• _TEXT UNDER STUDY_:
----------
In the dismasting Maximus’ rudder was slightly damaged and a sail became wrapped around the propeller. These have since been cleared and this morning Maximus was making for Jervis Bay, steered by the remaining half of a wheel.
In total from 78 starters, six have so far retired including Endorfin
and Sailing With Disabilities suffering steering problems and the Cookson 50 Living Doll with radio problems. Most dramatic is Mike Freebairn’s 1968 Sydney Hobart race winner, Ray White Koolmooloo (pictured)that is sinking. At the time of writing she was 60 miles off Narooma and two rescue helicopters along with the British services former Challenge 67 yacht Adventure, were en route to rescue her eight crew. Adventure rescued the crew from the sinking Koomooloo this morning, in 6 metre seas and 30 knot winds. A life raft transfer was effected and all the Koomooloo crew are now safe aboard the Adventure.
Meanwhile the race continues with Bob Oatley’s Wild Oats 5.5 miles ahead of Skandia. At 1000 local time the race favourite was approaching Gabo Island making 10.8 knots. Under IRC handicap, several of the ‘classic boats’ are doing well with the 1973 built two-time overall winner Love & War of Simon Kurts leading Lou Abrahams’ Sydney 38 Challenge and Impeccable sailed by John Walker,at 84 the oldest skipper in the Rolex Sydney Hobart.
----------
• _Text extractions by page_:
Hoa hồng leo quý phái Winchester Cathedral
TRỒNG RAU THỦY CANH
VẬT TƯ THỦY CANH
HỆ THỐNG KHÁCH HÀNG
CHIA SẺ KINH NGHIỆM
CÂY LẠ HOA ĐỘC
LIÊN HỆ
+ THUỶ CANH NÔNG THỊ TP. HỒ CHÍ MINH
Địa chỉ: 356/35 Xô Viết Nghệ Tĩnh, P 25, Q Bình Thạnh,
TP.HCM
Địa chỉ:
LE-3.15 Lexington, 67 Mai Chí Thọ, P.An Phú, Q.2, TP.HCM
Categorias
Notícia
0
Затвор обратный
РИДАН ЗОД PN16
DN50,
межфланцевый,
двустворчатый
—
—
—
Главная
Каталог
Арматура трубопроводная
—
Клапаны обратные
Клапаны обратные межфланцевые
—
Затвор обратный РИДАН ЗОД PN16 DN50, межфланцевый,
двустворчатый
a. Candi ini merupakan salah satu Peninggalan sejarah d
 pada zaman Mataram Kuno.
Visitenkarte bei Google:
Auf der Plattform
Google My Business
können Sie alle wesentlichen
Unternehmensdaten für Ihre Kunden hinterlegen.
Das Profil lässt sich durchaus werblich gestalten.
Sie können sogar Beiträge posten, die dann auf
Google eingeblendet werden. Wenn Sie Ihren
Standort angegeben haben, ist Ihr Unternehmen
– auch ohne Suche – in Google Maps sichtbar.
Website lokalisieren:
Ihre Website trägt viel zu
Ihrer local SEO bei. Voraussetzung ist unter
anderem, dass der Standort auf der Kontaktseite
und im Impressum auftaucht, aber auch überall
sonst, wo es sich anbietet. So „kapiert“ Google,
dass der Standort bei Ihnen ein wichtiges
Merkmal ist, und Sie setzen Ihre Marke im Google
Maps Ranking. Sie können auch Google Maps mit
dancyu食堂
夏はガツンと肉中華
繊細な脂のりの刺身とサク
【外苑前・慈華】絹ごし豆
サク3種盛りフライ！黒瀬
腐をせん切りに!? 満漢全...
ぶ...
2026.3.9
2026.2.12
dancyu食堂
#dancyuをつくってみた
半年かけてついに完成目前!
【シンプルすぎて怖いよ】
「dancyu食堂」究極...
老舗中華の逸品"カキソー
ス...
----------
• _EXERCISE GOAL_: Write out the passage of the race report word for word, starting at "Meanwhile the race" and ending at "Rolex Sydney Hobart.". The data above is separate material from the race report.

• _REPLY_:
Meanwhile the race continues with Bob Oatley’s Wild Oats 5.5 miles ahead of Skandia. At 1000 local time the race favourite was approaching Gabo Island making 10.8 knots. Under IRC handicap, several of the ‘classic boats’ are doing well with the 1973 built two-time overall winner Love & War of Simon Kurts leading Lou Abrahams’ Sydney 38 Challenge and Impeccable sailed by John Walker,at 84 the oldest skipper in the Rolex Sydney Hobart.